[Activity]
Could you report every line from the entries that includes the word "developers"?
[Opening Supplied entries section]
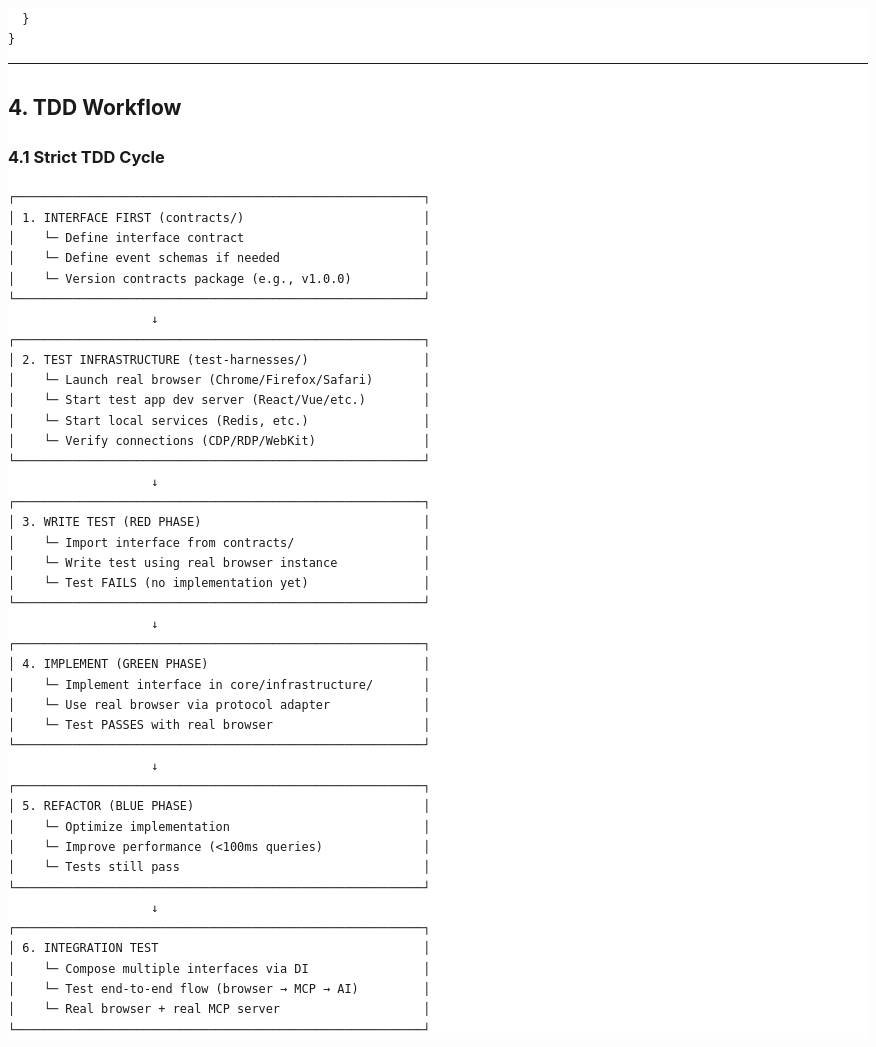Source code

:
 ```typescript
  }
}
```

---

## 4. TDD Workflow

### 4.1 Strict TDD Cycle

```
┌─────────────────────────────────────────────────────────┐
│ 1. INTERFACE FIRST (contracts/)                         │
│    └─ Define interface contract                         │
│    └─ Define event schemas if needed                    │
│    └─ Version contracts package (e.g., v1.0.0)          │
└─────────────────────────────────────────────────────────┘
                    ↓
┌─────────────────────────────────────────────────────────┐
│ 2. TEST INFRASTRUCTURE (test-harnesses/)                │
│    └─ Launch real browser (Chrome/Firefox/Safari)       │
│    └─ Start test app dev server (React/Vue/etc.)        │
│    └─ Start local services (Redis, etc.)                │
│    └─ Verify connections (CDP/RDP/WebKit)               │
└─────────────────────────────────────────────────────────┘
                    ↓
┌─────────────────────────────────────────────────────────┐
│ 3. WRITE TEST (RED PHASE)                               │
│    └─ Import interface from contracts/                  │
│    └─ Write test using real browser instance            │
│    └─ Test FAILS (no implementation yet)                │
└─────────────────────────────────────────────────────────┘
                    ↓
┌─────────────────────────────────────────────────────────┐
│ 4. IMPLEMENT (GREEN PHASE)                              │
│    └─ Implement interface in core/infrastructure/       │
│    └─ Use real browser via protocol adapter             │
│    └─ Test PASSES with real browser                     │
└─────────────────────────────────────────────────────────┘
                    ↓
┌─────────────────────────────────────────────────────────┐
│ 5. REFACTOR (BLUE PHASE)                                │
│    └─ Optimize implementation                           │
│    └─ Improve performance (<100ms queries)              │
│    └─ Tests still pass                                  │
└─────────────────────────────────────────────────────────┘
                    ↓
┌─────────────────────────────────────────────────────────┐
│ 6. INTEGRATION TEST                                     │
│    └─ Compose multiple interfaces via DI                │
│    └─ Test end-to-end flow (browser → MCP → AI)         │
│    └─ Real browser + real MCP server                    │
└─────────────────────────────────────────────────────────┘
```
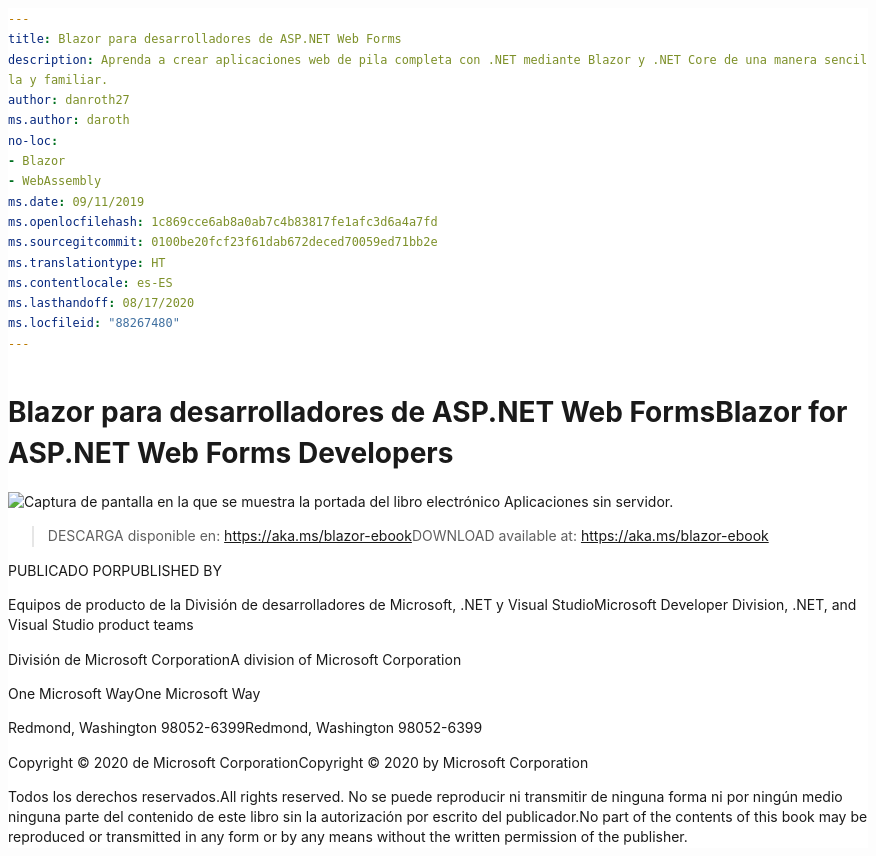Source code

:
 ```yaml
---
title: Blazor para desarrolladores de ASP.NET Web Forms
description: Aprenda a crear aplicaciones web de pila completa con .NET mediante Blazor y .NET Core de una manera sencilla y familiar.
author: danroth27
ms.author: daroth
no-loc:
- Blazor
- WebAssembly
ms.date: 09/11/2019
ms.openlocfilehash: 1c869cce6ab8a0ab7c4b83817fe1afc3d6a4a7fd
ms.sourcegitcommit: 0100be20fcf23f61dab672deced70059ed71bb2e
ms.translationtype: HT
ms.contentlocale: es-ES
ms.lasthandoff: 08/17/2020
ms.locfileid: "88267480"
---
```

# <a name="no-locblazor-for-aspnet-web-forms-developers"></a><span data-ttu-id="e27ef-103">Blazor para desarrolladores de ASP.NET Web Forms</span><span class="sxs-lookup"><span data-stu-id="e27ef-103">Blazor for ASP.NET Web Forms Developers</span></span>

![Captura de pantalla en la que se muestra la portada del libro electrónico Aplicaciones sin servidor.](./media/index/blazor-for-aspnet-web-forms-developers.png)

> <span data-ttu-id="e27ef-105">DESCARGA disponible en: <https://aka.ms/blazor-ebook></span><span class="sxs-lookup"><span data-stu-id="e27ef-105">DOWNLOAD available at: <https://aka.ms/blazor-ebook></span></span>

<span data-ttu-id="e27ef-106">PUBLICADO POR</span><span class="sxs-lookup"><span data-stu-id="e27ef-106">PUBLISHED BY</span></span>

<span data-ttu-id="e27ef-107">Equipos de producto de la División de desarrolladores de Microsoft, .NET y Visual Studio</span><span class="sxs-lookup"><span data-stu-id="e27ef-107">Microsoft Developer Division, .NET, and Visual Studio product teams</span></span>

<span data-ttu-id="e27ef-108">División de Microsoft Corporation</span><span class="sxs-lookup"><span data-stu-id="e27ef-108">A division of Microsoft Corporation</span></span>

<span data-ttu-id="e27ef-109">One Microsoft Way</span><span class="sxs-lookup"><span data-stu-id="e27ef-109">One Microsoft Way</span></span>

<span data-ttu-id="e27ef-110">Redmond, Washington 98052-6399</span><span class="sxs-lookup"><span data-stu-id="e27ef-110">Redmond, Washington 98052-6399</span></span>

<span data-ttu-id="e27ef-111">Copyright © 2020 de Microsoft Corporation</span><span class="sxs-lookup"><span data-stu-id="e27ef-111">Copyright © 2020 by Microsoft Corporation</span></span>

<span data-ttu-id="e27ef-112">Todos los derechos reservados.</span><span class="sxs-lookup"><span data-stu-id="e27ef-112">All rights reserved.</span></span> <span data-ttu-id="e27ef-113">No se puede reproducir ni transmitir de ninguna forma ni por ningún medio ninguna parte del contenido de este libro sin la autorización por escrito del publicador.</span><span class="sxs-lookup"><span data-stu-id="e27ef-113">No part of the contents of this book may be reproduced or transmitted in any form or by any means without the written permission of the publisher.</span></span>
[Closing Supplied entries section]
[Written reply]
# <a name="no-locblazor-for-aspnet-web-forms-developers"></a><span data-ttu-id="e27ef-103">Blazor para desarrolladores de ASP.NET Web Forms</span><span class="sxs-lookup"><span data-stu-id="e27ef-103">Blazor for ASP.NET Web Forms Developers</span></span>
![Captura de pantalla en la que se muestra la portada del libro electrónico Aplicaciones sin servidor.](./media/index/blazor-for-aspnet-web-forms-developers.png)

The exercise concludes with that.